2. The wreckage of the Twin Towers was still burning when the State Legislature began tacking the word “anti-terrorism” onto their latest anti-crime bills. And those provisions governing speech, conduct, and other areas of behavioral suspicion have gotten a bit of use by prosecutors—just not against anyone really threatening to bring down the government. Just ask the head of the Public Defenders.

“Those charges make these cases that are essentially meaningless into something far more important. We’re seeing a pattern of serious allegations resulting in de minimus outcomes.”

Take the guy who threatened two social services workers upstate. The Appellate for 3rd Dept unanimously upheld his conviction of making “terroristic threats” and the 15-year-to-life sentence he received. A persistent felon? Sure—but an Al Qeda operative? How many of them lose their temper over an SSI disqualification? And his son too?

The big nut here is Penal Law Section 490.20. it makes a Class D felony punishable by 2 to 7 years to make threats “with intent to intimidate or coerce a civilian population, influence the policy of a unit of government by intimidation or coercion, or affect the conduct of a unit of government by murder, assassination or kidnapping.” Any more vague and you could add in “loitering with intent to create a public nuisance”. Might as well get Cool Hand Luke and turn cutting the heads off parking meters into a capital offense.
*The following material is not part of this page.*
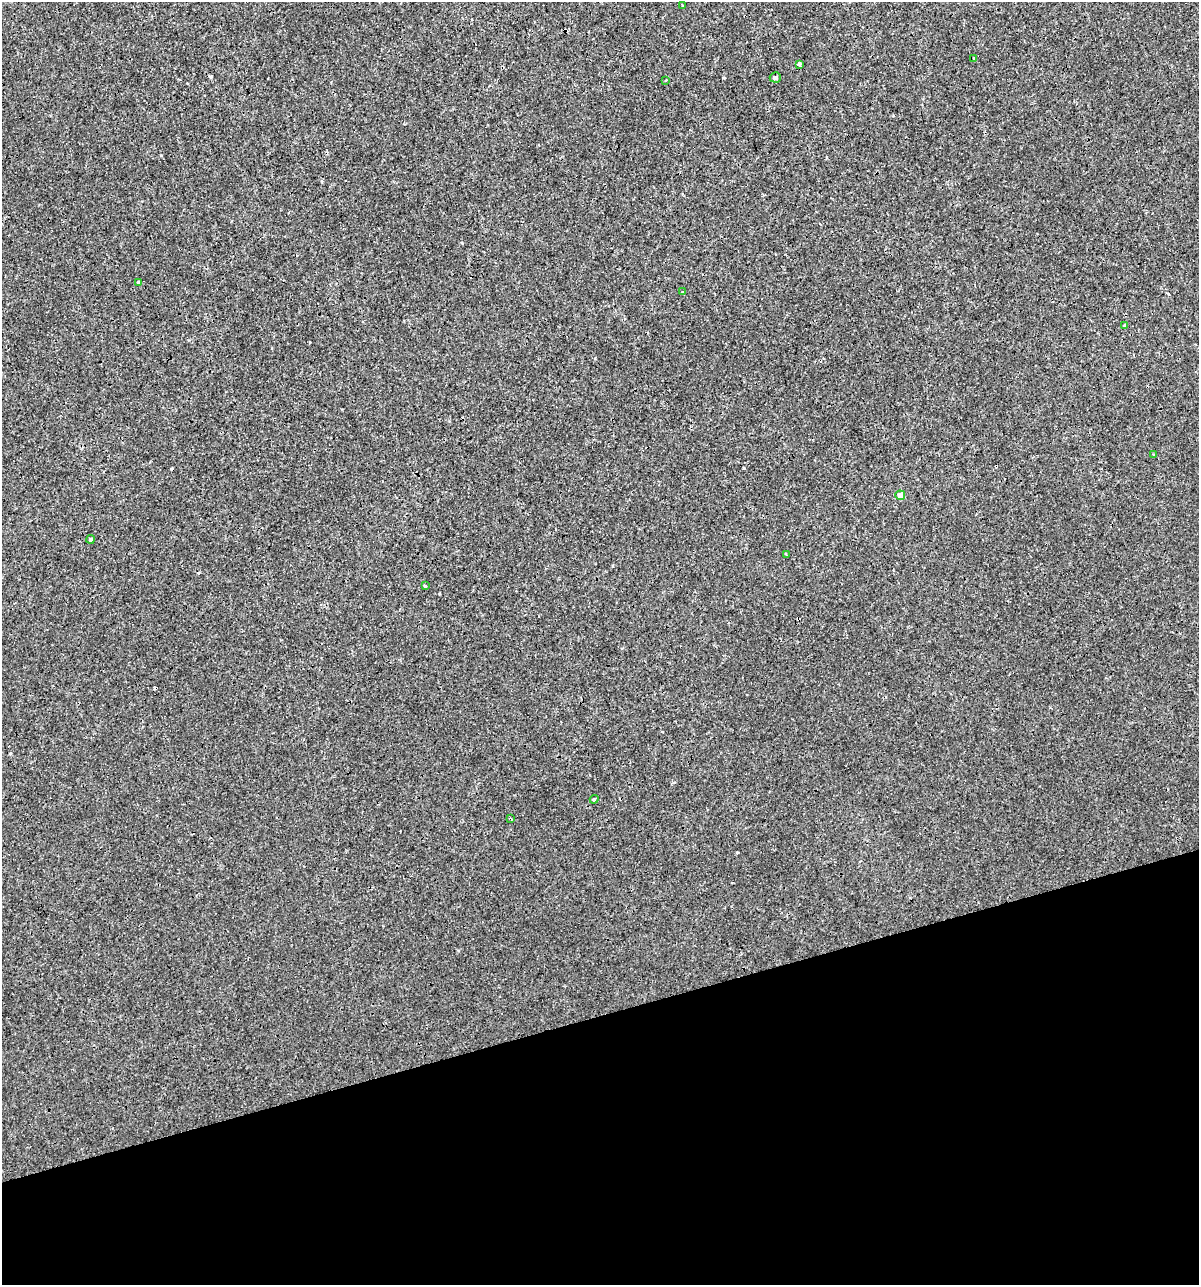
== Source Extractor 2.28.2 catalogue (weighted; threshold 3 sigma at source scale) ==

The 3rd says otherwise: “The statutory language sufficiently apprises persons of ordinary intelligence of the type of conduct that is forbidden and provided law enforcement officials with clear standards for enforcement.” Which is kind of like saying: The Rules were posted on the Barn last night. If you sheep didn’t read them, that’s your problem. If the paraphrase of the Pigs from George Orwell’s “Animal Farm” offends you (with the tacit association of the 1960s radical label for police), don’t let it. There is a complete disconnect from the people who pen these pieces of legislation and those who look at them as a means of enforcing the peace. ADAs and Grand Juries only see the presentation of the letter of the Law, and thereafter what it implies. For prosecutors, this is a new screwdriver to put into the toolkit; something which can be used to leverage a reluctant witness as much as twist the twistos into the planks. Yet there is nothing that says you can’t use it to pry open cases, wedge defendant’s away from standard please (where precedent can stop a lot of arguments before they get started) and thump a couple of small brads to anchor an offense. They don’t have to be threatening to overthrow our form of government.

As it is, this is being applied in every aspect where either intimidation or scare tactics are in use—from street-level gang violence to leaving messages on a phone with promises of a “Virginia Tech”-style massacre. It would seem, then, that once this sort of label gets placed upon previously unclassifiable, tragic behaviors, it take on a life of its own. As well as a new identity.

The native American who had done two pervious bids—’82-’88 Grand Larceny, and '91-’95 for sexual abuse—is by no means an innocent; canned for even corking off to the cops (and SS Admins). But even with his admission of a terminal illness, which gave him “nothing to lose”, and membership in the Akwesasne Warrior Society, giving him easy access to “a gun…at any time,” his conviction on this seems disproportionate, to say the least. For the exact same incident, he was convicted, on the Onodaga County level, for 2nd-degree Aggravated Harrassment: a six-month sentence. Under 490.20, 15-to-life appears almost absurd. And to make matters worse, his son mouthed similar threats and ended up getting charged and convicted, with his father’s prosecutor as a witness, on the same section number.

In the present state of government, not only can’t you not fight city hall, but it is almost one step from treason to do so. When threat and dissent become known under the same heading, you’d better be damned sure of what side of the line you stand, at all times.